高校野球の強豪、岩手県花巻市の花巻東高は25日、4月に女子硬式野球部を創部すると発表した。校内外から「女子硬式野球の受け皿がほしい」と要望があった。東北ではクラーク記念国際高仙台キャンパス(仙台市)に次いで2校目となる。

 男子硬式野球部と交流があるトヨタ自動車東日本(宮城県大衡村)の支援を受け、同社硬式野球部前監督の三鬼賢常(けんじょう)氏(58)が監督として派遣される。
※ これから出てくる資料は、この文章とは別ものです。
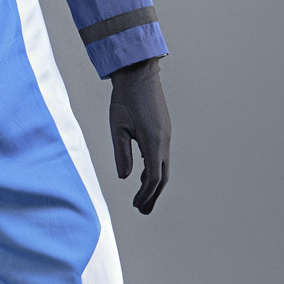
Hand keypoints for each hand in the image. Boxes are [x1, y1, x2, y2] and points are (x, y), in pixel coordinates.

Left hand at [109, 58, 170, 214]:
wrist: (139, 73)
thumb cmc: (124, 98)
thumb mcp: (118, 126)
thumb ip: (122, 153)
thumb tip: (125, 177)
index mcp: (153, 142)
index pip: (153, 177)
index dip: (145, 194)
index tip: (135, 205)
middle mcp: (164, 140)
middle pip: (162, 176)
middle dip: (152, 195)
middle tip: (142, 211)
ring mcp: (166, 135)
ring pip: (164, 166)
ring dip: (154, 184)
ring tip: (144, 199)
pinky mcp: (163, 130)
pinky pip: (162, 156)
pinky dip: (155, 170)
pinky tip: (144, 175)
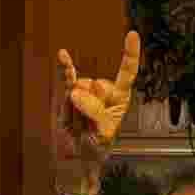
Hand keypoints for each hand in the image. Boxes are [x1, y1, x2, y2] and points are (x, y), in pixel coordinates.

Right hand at [53, 31, 139, 193]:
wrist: (74, 160)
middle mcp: (104, 91)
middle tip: (88, 126)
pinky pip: (66, 77)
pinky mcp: (68, 93)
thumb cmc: (95, 148)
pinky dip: (65, 66)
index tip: (132, 35)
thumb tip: (76, 90)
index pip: (127, 74)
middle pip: (99, 85)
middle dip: (92, 105)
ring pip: (81, 87)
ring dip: (77, 106)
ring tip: (78, 123)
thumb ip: (95, 111)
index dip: (130, 55)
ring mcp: (85, 90)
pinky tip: (63, 54)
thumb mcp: (103, 134)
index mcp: (119, 99)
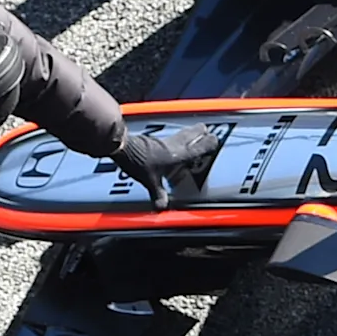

部員は新2年生2人、新1年生10人の計12人で始める。

 記者会見で、小田島順造理事長兼校長は「日本の野球界がサッカーに押されて低迷する中、女子野球で活性化につなげたい」と語った。30校以上が出場する全国大会があり、三鬼新監督は「早く全国レベルに追い付き、日本一を目指したい」と抱負を述べた。

 新1年生の出身地内訳は岩手7人、宮城3人で全員に野球経験がある。ユニホームは男子と同じデザインで、胸にトヨタ自動車東日本のロゴが入る。

 初代主将に就く予定の新2年生河野瑠生(るい)さん(16)は、兄幹(もとき)さんが同校の2013年夏の甲子園4強メンバー。「兄や大谷翔平さん(大リーグエンゼルス)と同じ憧れのユニホームで、硬式野球ができてうれしい」と笑顔だった。